After reading through various reports about headphone amplifiers, we took the HD53R-80 model from the Japanese firm C.E.C. Besides impressive specs, it features two stereo class-A amplifiers with independent volume regulation, which simplifies the test process. The headphones you want to compare are attached to the two inputs of the amplifier, and you only have to put them on one after another.

The amplifier proved to be up to our expectations, working well with every headphones model we had and delivering a very transparent sound. We measured the amplifier’s nonlinear distortion coefficient at an output voltage of 2V (this is the measurement limit for most non-professional audio cards) without load and found it to be 0.02% - the signal spectrum was limited with the third harmonic. When we attached the Grado ST325i, only the third harmonic rose up, and the total nonlinear distortion coefficient grew to 0.028%. Measured for a -1dB level, the amplifier’s frequency range was 30Hz to 30kHz. Thus, the C.E.C. HD53R amplifier suits perfectly for a correct test of top-class headphones.


The sound source was an Auzentech X-Fi Prelude audio card that proved its worth in comparative tests with other audio cards. The sound quality was evaluated using a number of selected recordings of different genres.

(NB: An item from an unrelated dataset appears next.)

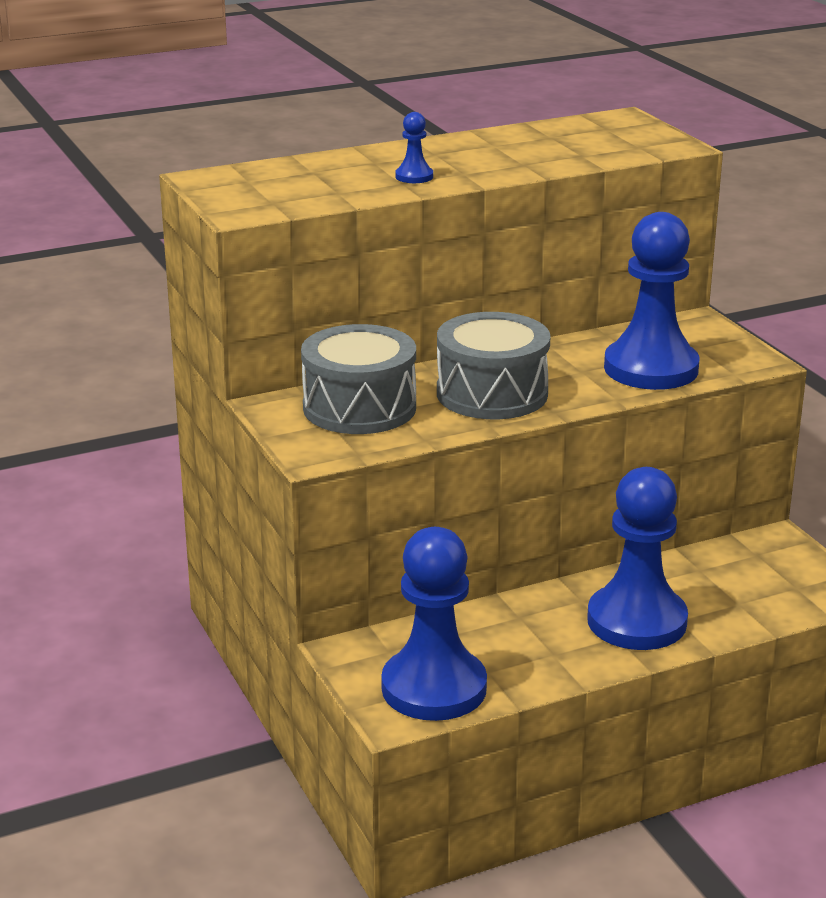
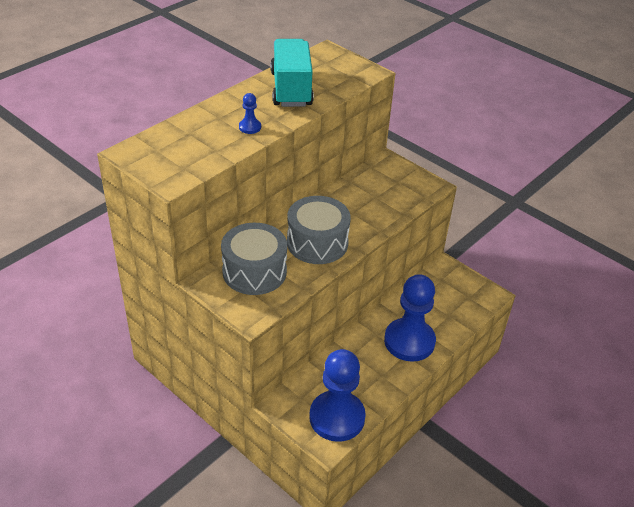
camera: 25 degrees left, 15 degrees up
blue pawn [604,212,700,390] -> none
none -> turquoise truck [270,39,314,107]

Besides, we were also interested to compare the two top-end headphone models with a cheaper product to see what you lose saving some money. We took the Grado SR80 for this test. Designed alike to the SR325i (except for an all-plastic case without anodized aluminum), this model has worse dynamic capsules. Although the difference between the specified parameters of the SR80 and SR325i seems to be small, their prices differ 2.5 times.